Arctic Wolf enhances platform with identity threat detection
Global cybersecurity firm Arctic Wolf has introduced identity threat detection and response (ITDR) to its security operations platform. The addition aims to bolster defences against evolving cyber threats, particularly those targeting identity infrastructure through account compromise tactics.
Hackers are increasingly focusing on identity infrastructure using methods such as credential stuffing and business email compromise (BEC). In response, Arctic Wolf has integrated ITDR with Microsoft Defender for Identity and Okta. This integration is designed to enable businesses to detect and mitigate identity threats rapidly, thereby enhancing the protection of user identities and reducing attack surfaces.
Dan Schiappa, Chief Product and Service Officer at Arctic Wolf, commented on the new capabilities: "As adversaries increase the use of identity-based attacks, the ability to integrate robust ITDR capabilities into security operations is critical in building business resilience, as containment and mitigation extend beyond the endpoint alone." He emphasised that effective cybersecurity should focus on rapid threat detection and remediation to minimise impact, which the new ITDR capabilities aim to achieve.
According to Arctic Wolf, 39% of incidents investigated by its Incident Response team in 2023 were initiated via external remote access using compromised credentials. This statistic underscores the urgency of incorporating ITDR functionalities as a core component of security operations. Gartner Research supports this viewpoint, stating, "Identity threat detection and response (ITDR) is emerging as a security operations centre (SOC) function focus while IAM teams grapple with new tools to address enhancing detection of identity misuse."
The Arctic Wolf Platform updates incorporate several new features to enhance security and streamline response mechanisms.
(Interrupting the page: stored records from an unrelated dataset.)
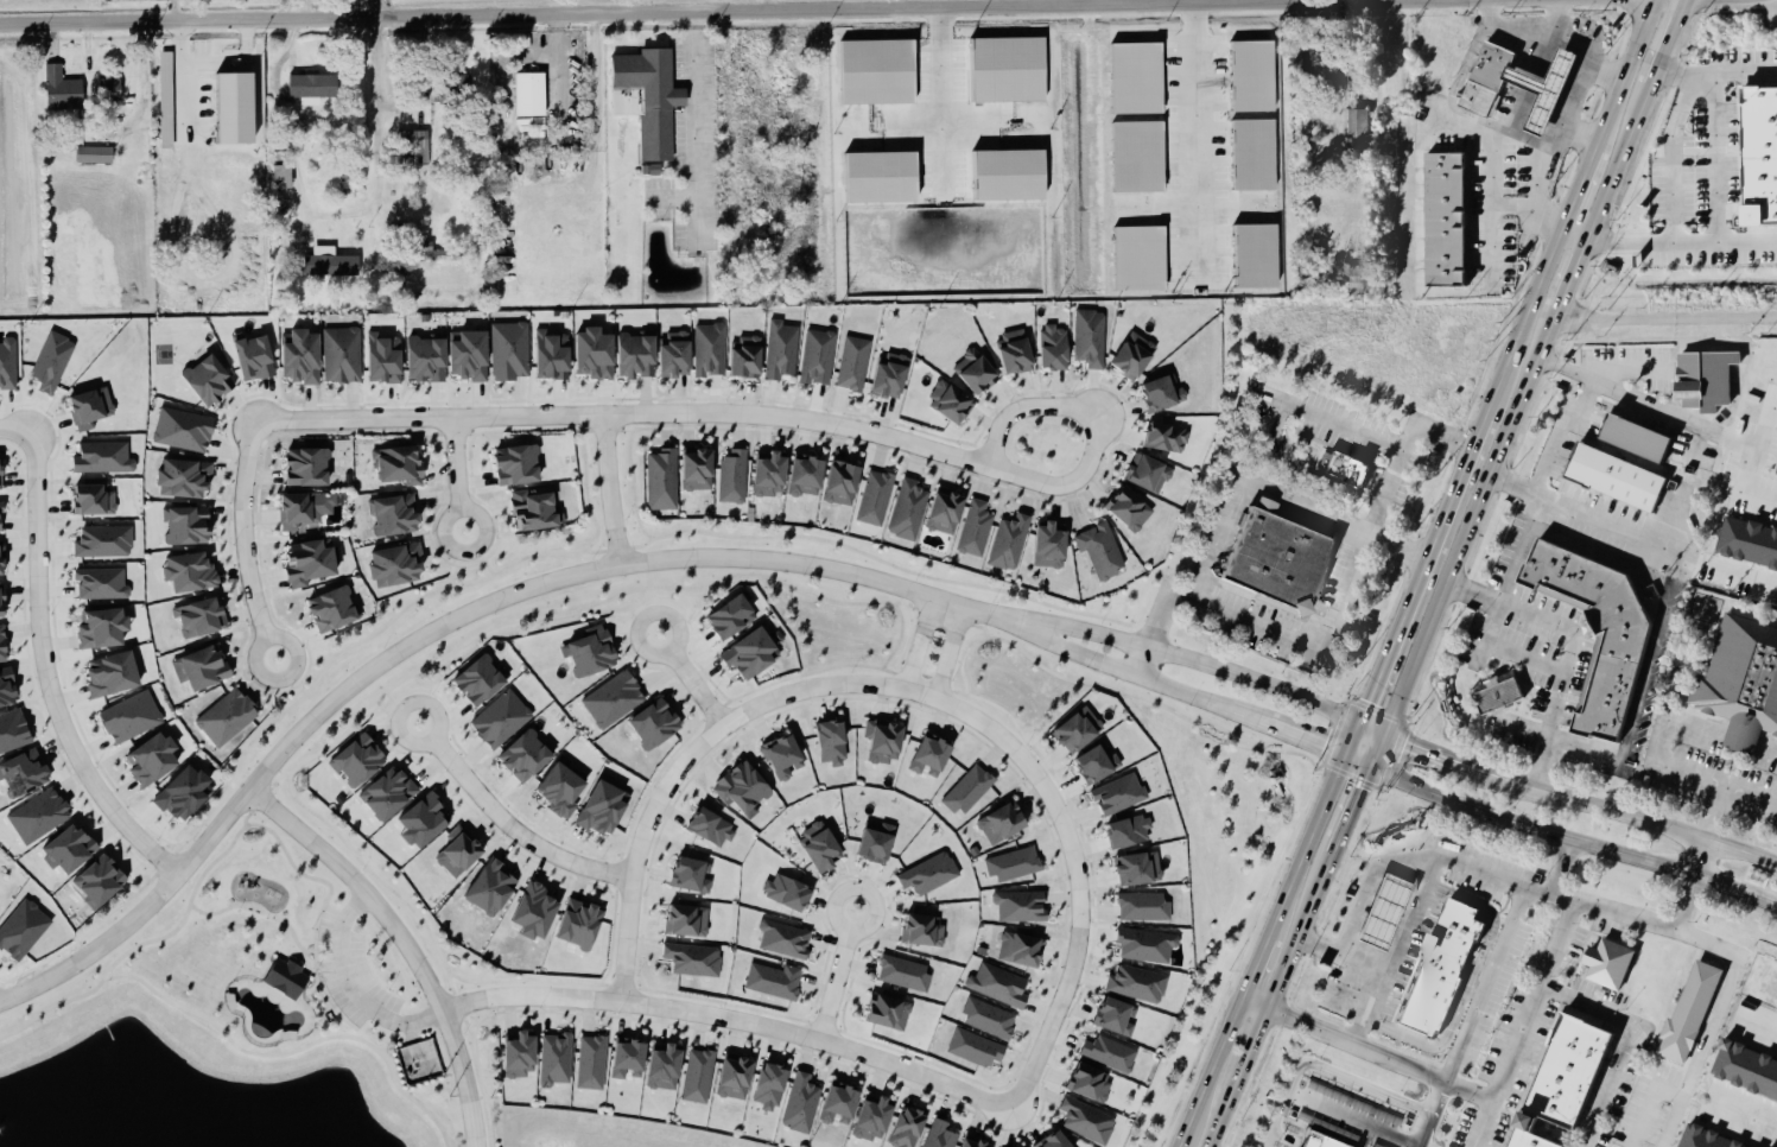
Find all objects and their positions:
road: (1502, 1)
road: (1393, 2)
road: (900, 4)
road: (989, 4)
road: (1041, 4)
road: (771, 5)
road: (372, 9)
road: (784, 11)
road: (1552, 32)
road: (1663, 43)
road: (233, 64)
road: (1626, 69)
building: (1007, 72)
road: (592, 73)
building: (877, 73)
building: (1252, 75)
road: (1603, 75)
road: (1713, 75)
road: (180, 76)
building: (1134, 79)
building: (1486, 79)
building: (311, 87)
building: (110, 90)
building: (1543, 90)
building: (63, 91)
building: (529, 95)
building: (650, 101)
building: (165, 102)
road: (374, 106)
building: (233, 109)
road: (696, 126)
road: (1561, 128)
building: (1357, 130)
building: (421, 143)
road: (1195, 143)
building: (1251, 155)
building: (94, 156)
road: (1672, 157)
building: (1137, 158)
road: (1711, 159)
building: (1762, 159)
road: (1615, 162)
building: (1008, 176)
building: (881, 178)
building: (283, 179)
road: (1580, 182)
building: (1445, 218)
road: (1574, 230)
road: (1680, 243)
building: (1254, 256)
building: (1138, 259)
building: (330, 267)
road: (1568, 278)
road: (1664, 319)
road: (1523, 321)
building: (1091, 339)
building: (1056, 348)
building: (710, 350)
building: (511, 351)
building: (782, 351)
building: (1016, 353)
building: (596, 354)
park: (163, 355)
building: (343, 355)
building: (471, 355)
building: (637, 355)
building: (676, 355)
building: (1135, 356)
building: (303, 357)
building: (552, 357)
building: (819, 357)
building: (255, 358)
building: (747, 358)
building: (385, 359)
building: (428, 359)
building: (53, 363)
building: (8, 364)
building: (854, 364)
building: (976, 371)
building: (892, 376)
building: (1709, 379)
building: (209, 380)
building: (1165, 394)
road: (1584, 400)
building: (951, 403)
building: (91, 408)
road: (1691, 414)
road: (1324, 419)
road: (789, 420)
road: (16, 428)
building: (183, 431)
road: (1773, 432)
building: (1168, 438)
building: (1634, 439)
building: (104, 459)
road: (1547, 461)
building: (401, 465)
building: (519, 465)
building: (309, 468)
building: (1346, 469)
building: (699, 471)
building: (1149, 473)
building: (1, 474)
building: (772, 475)
building: (733, 477)
building: (808, 477)
building: (1613, 477)
road: (460, 478)
building: (186, 479)
building: (663, 481)
building: (843, 484)
road: (612, 492)
road: (1271, 498)
building: (876, 499)
building: (95, 500)
building: (306, 509)
building: (1130, 509)
building: (909, 510)
building: (535, 511)
building: (947, 512)
road: (1585, 512)
building: (395, 515)
building: (1, 518)
building: (188, 526)
road: (1467, 527)
building: (976, 529)
building: (1749, 542)
building: (104, 543)
road: (248, 543)
building: (1010, 543)
building: (1052, 546)
road: (1521, 547)
building: (1101, 551)
building: (311, 563)
building: (2, 564)
building: (1277, 564)
building: (397, 566)
road: (1728, 568)
road: (1422, 570)
road: (591, 571)
building: (191, 572)
building: (102, 585)
building: (2, 603)
building: (334, 610)
building: (732, 617)
building: (199, 618)
road: (1328, 623)
building: (104, 629)
building: (1603, 629)
road: (917, 642)
road: (1575, 642)
building: (593, 652)
road: (949, 652)
building: (753, 655)
road: (1181, 662)
building: (202, 668)
road: (45, 673)
building: (114, 675)
road: (689, 679)
building: (481, 682)
building: (1743, 683)
building: (8, 688)
road: (1170, 688)
building: (1501, 696)
building: (614, 700)
building: (132, 718)
building: (227, 718)
building: (502, 720)
traffic signals: (1359, 723)
building: (656, 725)
road: (1371, 729)
building: (1079, 731)
building: (13, 732)
traffic signals: (1384, 734)
road: (1352, 739)
road: (1741, 740)
building: (885, 741)
building: (833, 744)
road: (1768, 749)
road: (1377, 751)
traffic signals: (1344, 756)
building: (527, 757)
building: (784, 757)
building: (932, 758)
building: (153, 760)
road: (685, 760)
building: (359, 762)
road: (1357, 762)
building: (1099, 765)
road: (1670, 766)
traffic signals: (1371, 768)
road: (279, 778)
building: (744, 787)
building: (564, 790)
building: (967, 791)
building: (186, 794)
building: (389, 794)
building: (1120, 795)
road: (261, 799)
road: (1580, 802)
building: (604, 809)
road: (1715, 814)
road: (1350, 815)
road: (246, 818)
building: (425, 821)
road: (507, 824)
building: (1003, 825)
building: (712, 828)
building: (1131, 832)
road: (1310, 840)
road: (1572, 841)
building: (878, 844)
building: (822, 848)
building: (460, 853)
road: (1698, 860)
road: (213, 863)
building: (1014, 865)
building: (1139, 869)
road: (1429, 870)
road: (369, 871)
road: (1075, 873)
building: (930, 875)
building: (692, 876)
road: (311, 878)
building: (101, 881)
road: (1369, 883)
building: (493, 889)
building: (789, 893)
road: (256, 906)
building: (1021, 907)
building: (1143, 907)
road: (1610, 910)
building: (538, 912)
building: (1383, 913)
road: (139, 914)
building: (687, 921)
building: (582, 925)
building: (923, 932)
building: (785, 941)
road: (148, 942)
road: (404, 942)
building: (1147, 946)
building: (1020, 950)
road: (312, 951)
road: (323, 951)
road: (301, 957)
building: (694, 960)
road: (1260, 961)
building: (1607, 964)
road: (1378, 967)
building: (1440, 970)
building: (905, 974)
road: (841, 977)
building: (286, 979)
road: (524, 979)
building: (1761, 981)
building: (773, 982)
road: (1467, 983)
road: (449, 984)
road: (604, 985)
building: (1139, 985)
building: (999, 987)
road: (353, 989)
road: (327, 994)
road: (1257, 1003)
road: (1270, 1005)
road: (52, 1006)
road: (1476, 1006)
road: (459, 1007)
building: (889, 1013)
building: (1688, 1014)
building: (1116, 1018)
road: (733, 1020)
building: (988, 1020)
road: (1714, 1020)
road: (1758, 1020)
road: (1524, 1024)
road: (467, 1027)
park: (218, 1028)
road: (1626, 1045)
building: (975, 1050)
road: (291, 1052)
building: (1110, 1054)
road: (1381, 1055)
building: (521, 1056)
building: (630, 1059)
building: (556, 1060)
building: (592, 1064)
building: (666, 1068)
road: (1326, 1069)
building: (1747, 1070)
road: (1213, 1072)
building: (1573, 1075)
building: (699, 1076)
building: (737, 1078)
building: (1089, 1084)
building: (772, 1088)
road: (1649, 1103)
building: (801, 1104)
building: (841, 1106)
road: (1741, 1110)
road: (1349, 1119)
building: (876, 1120)
building: (1088, 1121)
building: (909, 1129)
building: (941, 1135)
building: (1057, 1141)
building: (1318, 1141)
building: (976, 1143)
One of the key additions is Active Response for Identity, which enables immediate action against threats to the identity infrastructure. This capability allows the system to quickly disable compromised user accounts and revoke access to sensitive information or systems, significantly reducing organisational risk.
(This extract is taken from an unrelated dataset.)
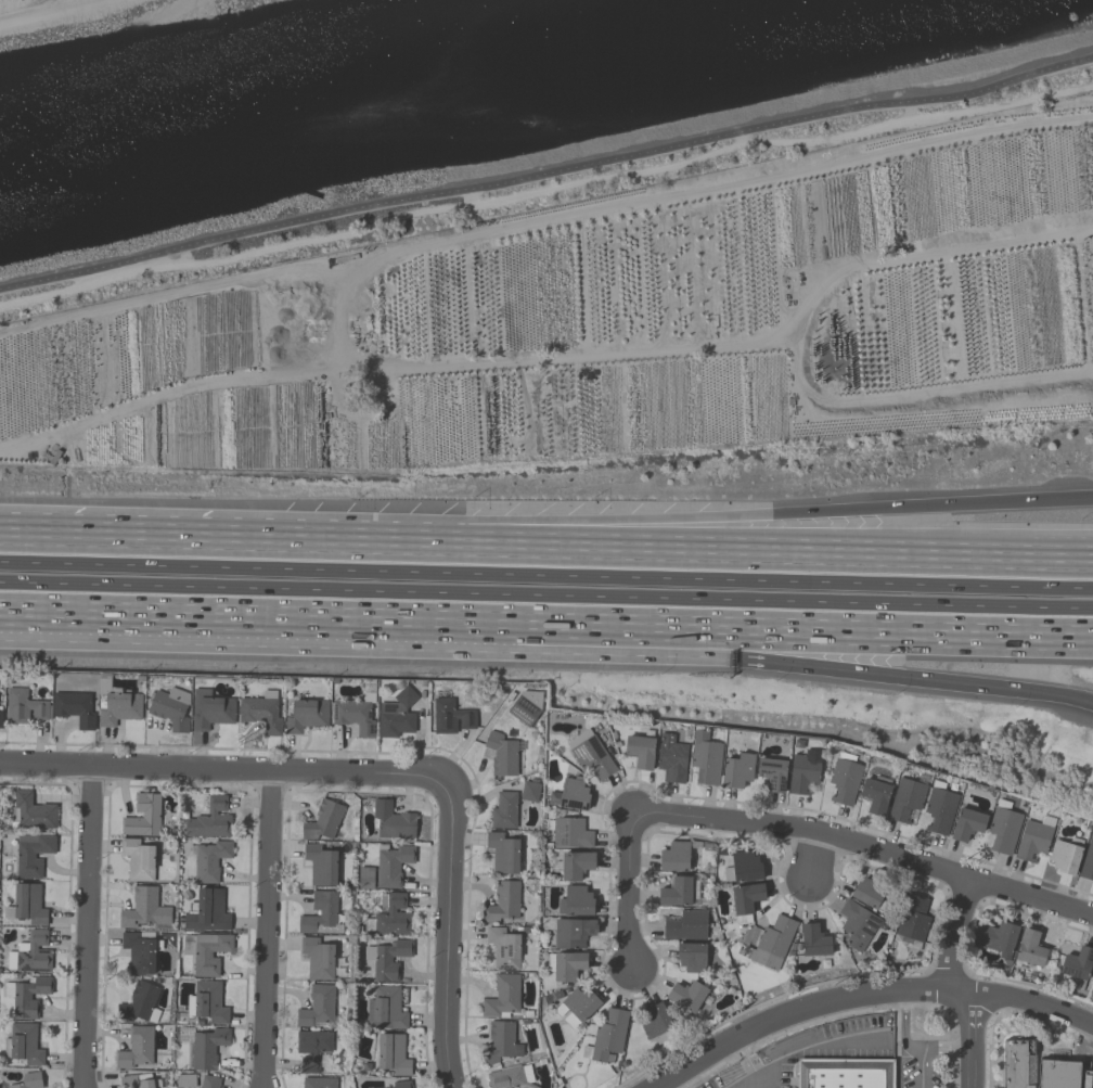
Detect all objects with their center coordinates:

Another important update is the Microsoft Defender for Identity Integration, which aims to protect user identities and minimise attack surfaces by increasing visibility into identity infrastructure. This integration enhances detection capabilities, allowing for the early identification of identity-based attacks, such as Business Email Compromise (BEC), thereby strengthening overall security posture.
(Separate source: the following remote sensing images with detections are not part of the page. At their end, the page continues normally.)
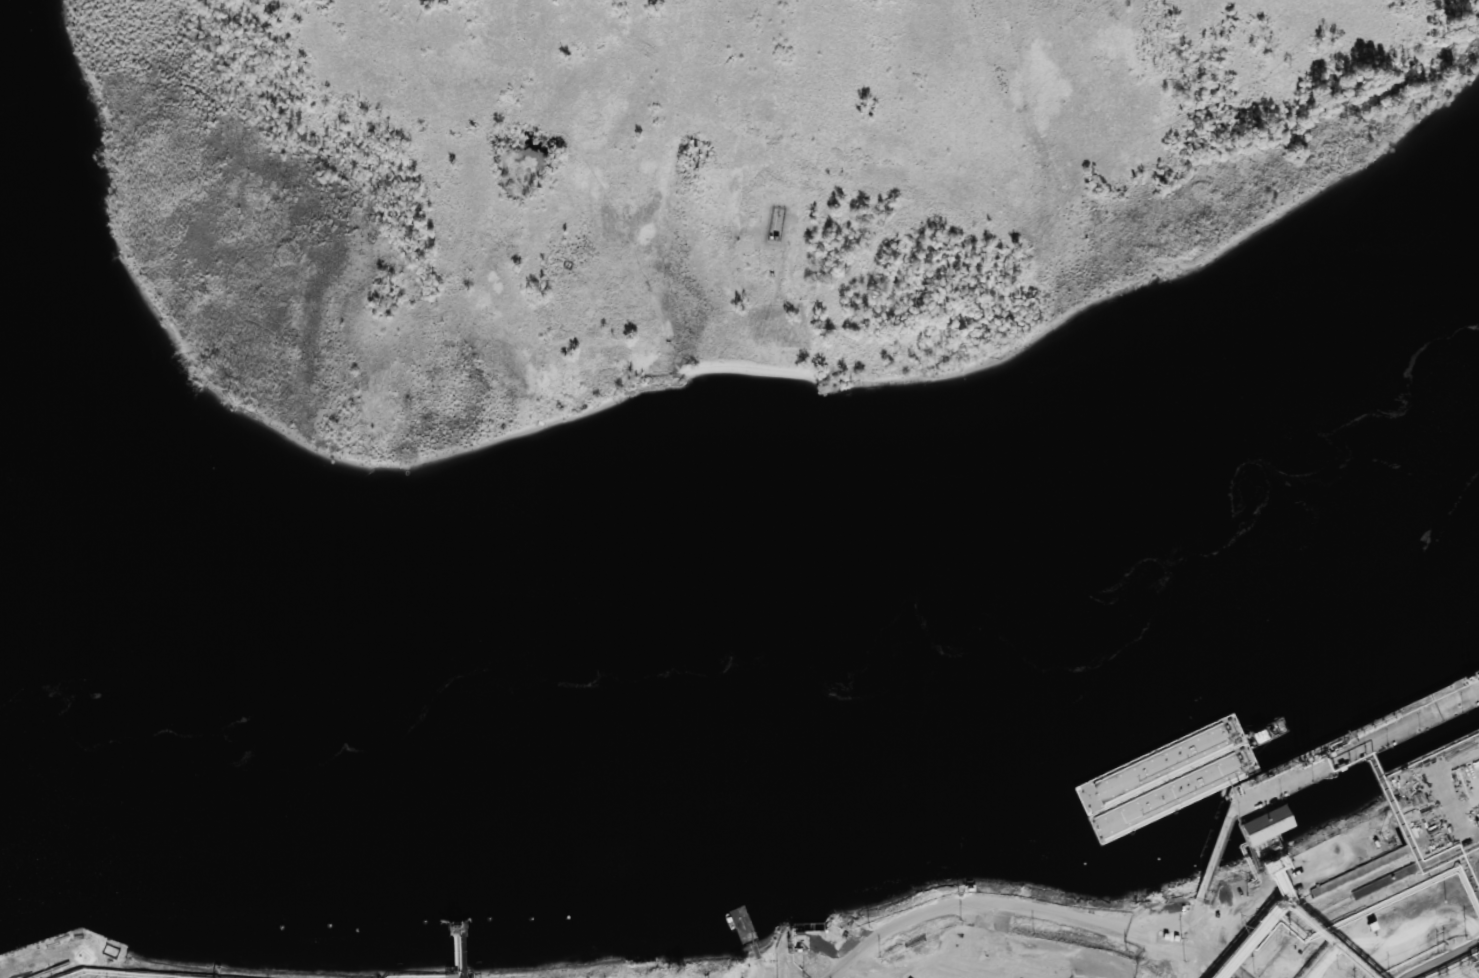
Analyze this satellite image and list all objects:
river: (758, 657)
building: (1435, 804)
building: (1265, 826)
road: (1447, 961)
road: (1452, 970)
The platform also includes the improved Okta Impossible Travel Detection feature. This updated Okta integration enhances coverage across attack surfaces by utilising indicators of compromise (IOC) based on velocity alerts from Okta. This functionality significantly improves the detection of compromised accounts, offering better protection against sophisticated cyber threats.
Arctic Wolf highlights that its platform ingests, parses, enriches, and analyses more than 5.5 trillion security events per week from over 5,700 customers worldwide. Through numerous security and technology integrations available to customers, the Arctic Wolf Security Operations Cloud aims to deliver automated threat protection, response, and remediation capabilities.
In 2023, Arctic Wolf was named the fastest-growing vendor by revenue, according to Gartner's Market Share report on Security Services. The company has also been recognised by several industry accolades, including being named to the Forbes Cloud 100 and the CNBC Disruptor 50 lists. Additionally, Arctic Wolf was acknowledged as a Leader in the 2024 IDC MarketScape for Worldwide Managed Detection and Response Services.
The introduction of ITDR capabilities to Arctic Wolf's security operations platform aims to provide businesses with the tools necessary to fortify their cyber defences. As cyber threats continue to evolve, the ability to rapidly detect and respond to identity-based attacks becomes increasingly crucial for maintaining organisational security and resilience.